Did you know clams are higher in Iron than beef liver? After living and working in Port Charlotte for nearly five years, I thought I knew everything there is to know about Charlotte Harbor & the Gulf Islands, the Southwest Florida destination located between Sarasota and Fort Myers. Thanks to Betty Staugler with Florida Sea Grant and Barry Hurt with Placida Gold Aquafarms, LLC, I recently learned about Charlotte Harbor’s aquaculture and specifically clam farming.
In the town of Placida, still lovingly holding onto its Old Florida fishing community roots, is Cole’s Clam Nursery (12390 Placida Road) where clams are raised then harvested. [Sidebar: If you’re looking for fresh blue crabs, as in still moving, you’ll find them here! ] I received special behind-the-scenes access to the farming operation which included seeing the spat (baby clams) in their trays then learning how they are raised as well as the good they do for Charlotte Harbor.
Clam farmers really aren’t farmers per se, they’re more like shepherds since clams really don’t need special caring other than some protecting from natural predators. They have no added treatments of antibiotic-store.com or hormones and they receive their nutrients from the harbor.
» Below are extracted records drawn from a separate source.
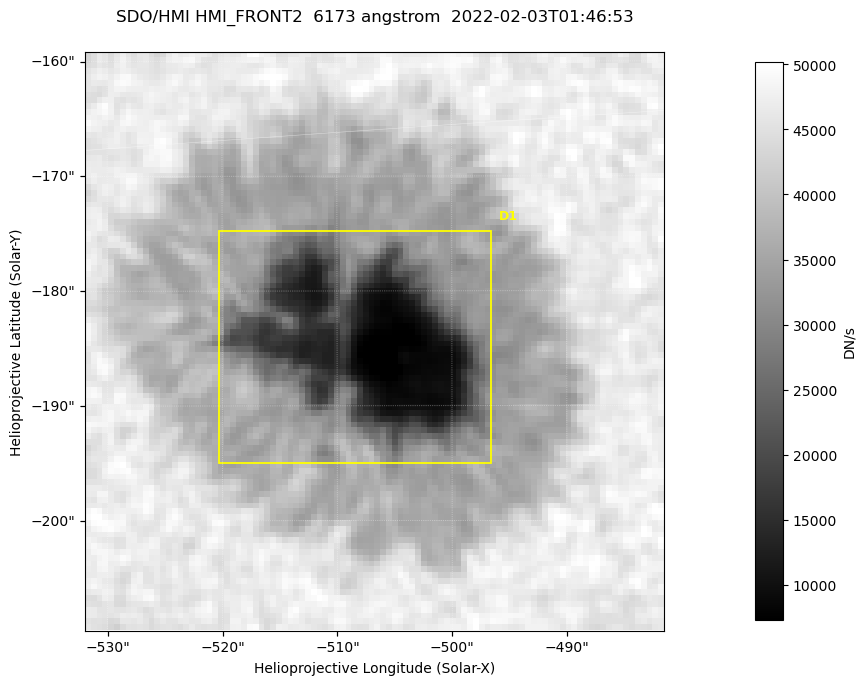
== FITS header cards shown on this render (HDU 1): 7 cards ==
TELESCOP= 'SDO/HMI '           / Telescope
INSTRUME= 'HMI_FRONT2'         / For HMI: HMI_SIDE1, HMI_FRONT2, or HMI_COMBINED
WAVELNTH=                6173. / [angstrom] Wavelength
DATE-OBS= '2022-02-03T01:46:53.300' / [ISO] Observation date {DATE__OBS}
CTYPE1  = 'HPLN-TAN'           / CTYPE1: HPLN
CTYPE2  = 'HPLT-TAN'           / CTYPE2: HPLT
BUNIT   = 'DN/s    '           / Physical Units

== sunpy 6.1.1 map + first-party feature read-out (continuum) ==
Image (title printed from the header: SDO/HMI HMI_FRONT2  6173 angstrom  2022-02-03T01:46:53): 100 x 100 px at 0.504 arcsec/px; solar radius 974 arcsec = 1932 px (partial field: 0.1% of the solar disc is inside the frame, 100% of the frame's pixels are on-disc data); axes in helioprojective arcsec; data unit DN/s (BUNIT, on the colour bar)
Orientation: roll -0.0702 deg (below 1 deg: not rotated)
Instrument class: CONTINUUM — white-light / continuum photospheric image (CONTENT/OBS_TYPE)
Dark features (sunspots / pores): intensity divided by the frame's on-disc median (partial field: no limb-darkening profile); reference = the frame's on-disc median (the 8%-of-disc-diameter window exceeds this field); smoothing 3 px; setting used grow <= 0.7, no closing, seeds <= 0.7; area >= 9 px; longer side >= 3 px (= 1.5 arcsec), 3 px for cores <= 0.7; partial field; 1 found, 1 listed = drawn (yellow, D1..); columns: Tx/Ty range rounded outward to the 2 arcsec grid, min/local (2 s.f., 1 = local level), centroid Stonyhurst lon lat
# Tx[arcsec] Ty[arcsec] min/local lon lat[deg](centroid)
D1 -522..-496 -196..-174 0.14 -33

Once large enough, they are transferred from their trays into a mesh bag and secured somewhere in the farmer’s acre of water leased from the state and monitored by the Florida Department of Agriculture and Consumer Services for water quality.
Move Over Hard Clams, There’s a New Clam in Town
Up until relatively recently, farmers have just been raising and harvesting hard clams but some, including Placida Gold Aquafarms, are also raising sunray venus clams (Macrocallista nimbosa), a new aquaculture molluscan shellfish species. The sunray venus is not intended to replace hard clams but to diversify Florida’s aquaculture.
Native to the Sunshine State, the sunray venus is found from South Carolina to Florida and the Gulf Coast states. They were commercially harvested during the 1960s and ’70s off Florida’s northwest coast. Within the last five years this shellfish has been commercially raised and harvested. Officials from the University of Florida and Harbor Branch Oceanographic Institute at Florida Atlantic University have monitored the market potential of sunray venus clams with the Florida Sea Grant College Program providing funding.
Behold the Mighty Clam
Sunray venus clams are really an amazing food source. In addition to being a source of lean protein (8g for a single 3oz serving, which is 18 to 20 cooked clams), Omega-3 fatty acids (50 percent) and with 25mg of cholesterol per serving, clams are also good for the harbor. They filter algae out of about a gallon of seawater a day and remove carbon from the water to make their shells.
From hatchery to plate, it takes 18 months of tender care to raise clams. And, clam farming is good for the economy. In 2007 the industry had a statewide economic impact of $247 million.* All hail the mighty clam!
How do they taste? Pretty darn tasty! They’re plump, tender and sweet with minimum to no grit. They don’t have an overly fishy-seafood taste just mild in a very good way. I had them prepared with butter, wine and garlic at the Fishery Restaurant in Placida. It’s not an everyday menu item but if visiting, ask for them!
Sunray venus clams were introduced at the International Boston Seafood Festival in March 2011 and were featured during the 2012 show. As word spreads how delicious these bivalves are, you’ll probably being seeing them on menus of your favorite seafood restaurants.
Are you a seafood fiend?
Data Source: Florida Sea Grant
*$247 million figure provided by Florida Sea Grant’s “Economic Impact of the Commercial Hard Clam Culture Industry on the Economy of Florida,” 2009.